On the other hand, it’s hard to stay mad at my chest when I consider some of the other cancers I now know I’m at increased risk of facing. My chances of developing prostate cancer are higher, not necessarily at a younger age, but of a more aggressive form. Yet it’s the thought of pancreatic cancer that my mind has already begun to polish smooth with worry. I know members of my maternal grandmother’s generation died of it, and there are no good screening tests for it at this time. Though my increased risk is still likely to be small, when Dr. Garber mentions clinical trials of screening methods for BRCA carriers with pancreatic cancer in their family, I make big circles on my hastily scribbled notes and mentally resolve to look into them.

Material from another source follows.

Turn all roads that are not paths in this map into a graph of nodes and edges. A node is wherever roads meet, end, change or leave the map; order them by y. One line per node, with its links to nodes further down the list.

But really, there’s not much more for me to do right now beyond keeping my other risk factors as low as possible. Gone are my cavalier “do as I say, not as I do” days of going for a summer run without bothering much with sunscreen. (My melanoma risk may be slightly increased, too. Thankfully no family history of that one.) Keeping my belly fat to a minimum has been an issue of vanity up until now, but I’m mentally recategorizing it as “risk reduction.”
And of course, there’s the mammogram.
A few minutes after leading me back to my dressing room, Christie reappears to give me the news that my scan is negative. Even though my diligent probing had yielded nothing alarming, the news is a bit of a relief nonetheless. I grab my things and head out the door. Unless my doctor or I find something that warrants investigation on our manual exams, it may be some time before I’m back.

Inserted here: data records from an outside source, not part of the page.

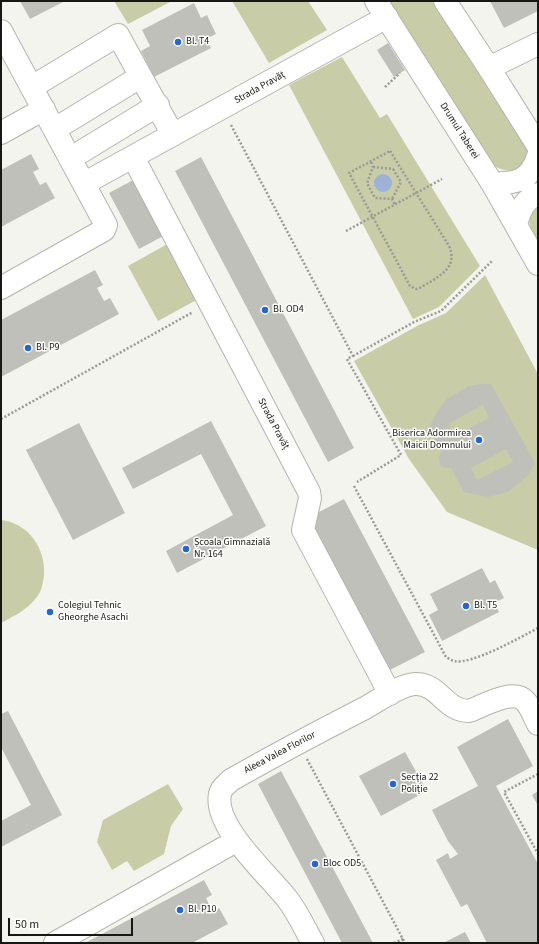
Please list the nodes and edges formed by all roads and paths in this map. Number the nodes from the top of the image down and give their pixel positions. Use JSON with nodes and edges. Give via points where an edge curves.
{"nodes":[{"id":1,"x":444,"y":1,"type":"edge"},
{"id":2,"x":382,"y":9,"type":"edge"},
{"id":3,"x":1,"y":31,"type":"edge"},
{"id":4,"x":538,"y":44,"type":"edge"},
{"id":5,"x":489,"y":68,"type":"junction"},
{"id":6,"x":400,"y":73,"type":"dead end"},
{"id":7,"x":140,"y":77,"type":"junction"},
{"id":8,"x":32,"y":87,"type":"junction"},
{"id":9,"x":385,"y":87,"type":"dead end"},
{"id":10,"x":158,"y":106,"type":"junction"},
{"id":11,"x":222,"y":108,"type":"junction"},
{"id":12,"x":44,"y":110,"type":"junction"},
{"id":13,"x":55,"y":129,"type":"junction"},
{"id":14,"x":1,"y":133,"type":"edge"},
{"id":15,"x":173,"y":135,"type":"junction"},
{"id":16,"x":538,"y":146,"type":"edge"},
{"id":17,"x":538,"y":156,"type":"edge"},
{"id":18,"x":133,"y":157,"type":"junction"},
{"id":19,"x":71,"y":158,"type":"junction"},
{"id":20,"x":371,"y":162,"type":"junction"},
{"id":21,"x":373,"y":167,"type":"junction"},
{"id":22,"x":442,"y":179,"type":"dead end"},
{"id":23,"x":85,"y":183,"type":"junction"},
{"id":24,"x":492,"y":183,"type":"junction"},
{"id":25,"x":538,"y":194,"type":"edge"},
{"id":26,"x":392,"y":199,"type":"junction"},
{"id":27,"x":395,"y":204,"type":"junction"},
{"id":28,"x":516,"y":224,"type":"junction"},
{"id":29,"x":346,"y":231,"type":"dead end"},
{"id":30,"x":492,"y":261,"type":"dead end"},
{"id":31,"x":538,"y":264,"type":"edge"},
{"id":32,"x":1,"y":288,"type":"edge"},
{"id":33,"x":209,"y":302,"type":"junction"},
{"id":34,"x":353,"y":356,"type":"junction"},
{"id":35,"x":1,"y":418,"type":"edge"},
{"id":36,"x":357,"y":482,"type":"dead end"},
{"id":37,"x":354,"y":486,"type":"dead end"},
{"id":38,"x":538,"y":628,"type":"edge"},
{"id":39,"x":390,"y":694,"type":"junction"},
{"id":40,"x":538,"y":724,"type":"edge"},
{"id":41,"x":299,"y":743,"type":"junction"},
{"id":42,"x":538,"y":774,"type":"edge"},
{"id":43,"x":236,"y":841,"type":"junction"},
{"id":44,"x":538,"y":854,"type":"edge"},
{"id":45,"x":403,"y":939,"type":"junction"},
{"id":46,"x":55,"y":943,"type":"edge"},
{"id":47,"x":313,"y":943,"type":"edge"},
{"id":48,"x":394,"y":943,"type":"edge"},
{"id":49,"x":405,"y":943,"type":"edge"}],
"edges":[{"from":1,"to":5,"type":"street"},
{"from":2,"to":11,"type":"street","name":"Strada Pravăț"},
{"from":2,"to":24,"type":"street","name":"Drumul Taberei"},
{"from":3,"to":8,"type":"street"},
{"from":4,"to":5,"type":"street"},
{"from":5,"to":16,"type":"street"},
{"from":6,"to":9,"type":"path"},
{"from":7,"to":8,"type":"street","via":[[118,35]]},
{"from":7,"to":10,"type":"street"},
{"from":7,"to":13,"type":"street"},
{"from":8,"to":12,"type":"street"},
{"from":10,"to":15,"type":"street"},
{"from":10,"to":19,"type":"street"},
{"from":11,"to":15,"type":"street","name":"Strada Pravăț"},
{"from":11,"to":34,"type":"path"},
{"from":12,"to":13,"type":"street"},
{"from":12,"to":14,"type":"street"},
{"from":13,"to":19,"type":"street"},
{"from":15,"to":18,"type":"street","name":"Strada Pravăț"},
{"from":17,"to":24,"type":"street","via":[[530,172],[523,178],[515,182]]},
{"from":18,"to":23,"type":"street","name":"Strada Pravăț"},
{"from":18,"to":33,"type":"street","name":"Strada Pravăț"},
{"from":19,"to":23,"type":"street"},
{"from":20,"to":20,"type":"path","via":[[349,173],[410,286],[420,288],[446,272],[451,264],[451,249],[390,151]]},
{"from":20,"to":21,"type":"path"},
{"from":21,"to":26,"type":"path","via":[[367,183],[375,198]]},
{"from":21,"to":26,"type":"path","via":[[393,169],[401,182]]},
{"from":22,"to":27,"type":"path"},
{"from":23,"to":32,"type":"street","via":[[105,221],[104,230]]},
{"from":24,"to":28,"type":"street","name":"Drumul Taberei"},
{"from":25,"to":28,"type":"street","via":[[520,210]]},
{"from":26,"to":27,"type":"path"},
{"from":27,"to":29,"type":"path"},
{"from":28,"to":31,"type":"street","name":"Drumul Taberei"},
{"from":30,"to":34,"type":"path","via":[[442,311],[414,322]]},
{"from":33,"to":35,"type":"path"},
{"from":33,"to":39,"type":"street","name":"Strada Pravăț","via":[[309,492],[303,530]]},
{"from":34,"to":36,"type":"path","via":[[347,359],[400,455]]},
{"from":37,"to":38,"type":"path","via":[[446,657],[455,661],[470,658],[499,648]]},
{"from":39,"to":40,"type":"street","name":"Aleea Valea Florilor","via":[[408,686],[422,685],[454,708],[463,711],[507,696],[516,696],[525,701]]},
{"from":39,"to":41,"type":"street","name":"Aleea Valea Florilor"},
{"from":41,"to":43,"type":"street","name":"Aleea Valea Florilor","via":[[231,780],[223,787],[219,804]]},
{"from":41,"to":45,"type":"path"},
{"from":42,"to":44,"type":"path","via":[[504,792]]},
{"from":43,"to":46,"type":"street"},
{"from":43,"to":47,"type":"street","name":"Aleea Valea Florilor","via":[[289,900]]},
{"from":45,"to":48,"type":"path"},
{"from":45,"to":49,"type":"path"}]}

On my way out, I spy a quilt made from a pair of blue jeans, with lots of signatures going up and down the legs. Feeling it’s best I not linger, I don’t stop to take a closer look. I imagine it tells a woman’s story, and I wonder what that story might be on my drive home. I think of all the women whose lives have been irrevocably changed by what they may have learned in that same suite of rooms. And I take a moment to be grateful that, at least for now, my story is no different than it was when I walked in.